Exercise aim: Rewrite the lines below as a numbered list, omitting any blank lines and leaving the pictures out of the answer.

Record extracts:
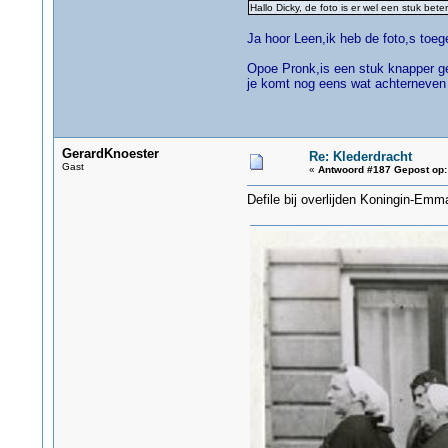
Hallo Dicky, de foto is er wel een stuk b
Ja hoor Leen,ik heb de foto,s toeg
Opoe Pronk,is een stuk knapper g
je komt nog eens wat achterneven e
GerardKnoester
Re: Klederdracht
Gast
«
Antwoord #187 Gepost op:
Defile bij overlijden Koningin-Emm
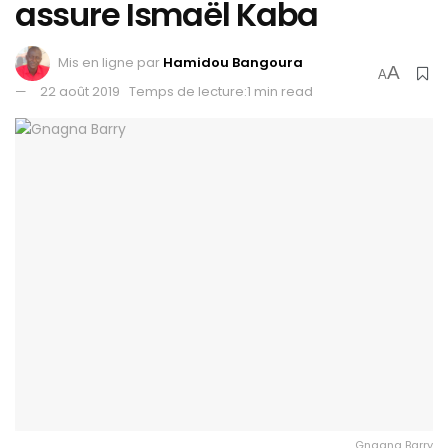
assure Ismaël Kaba
Mis en ligne par
Hamidou Bangoura
A
A
22 août 2019
Temps de lecture:1 min read
Gnagna Barry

Final answer:
1. Hallo Dicky, de foto is er wel een stuk b
2. Ja hoor Leen,ik heb de foto,s toeg
3. Opoe Pronk,is een stuk knapper g
4. je komt nog eens wat achterneven e
5. GerardKnoester
6. Re: Klederdracht
7. Gast
8. «
9. Antwoord #187 Gepost op:
10. Defile bij overlijden Koningin-Emm
11. assure Ismaël Kaba
12. Mis en ligne par
13. Hamidou Bangoura
14. A
15. A
16. 22 août 2019
17. Temps de lecture:1 min read
18. Gnagna Barry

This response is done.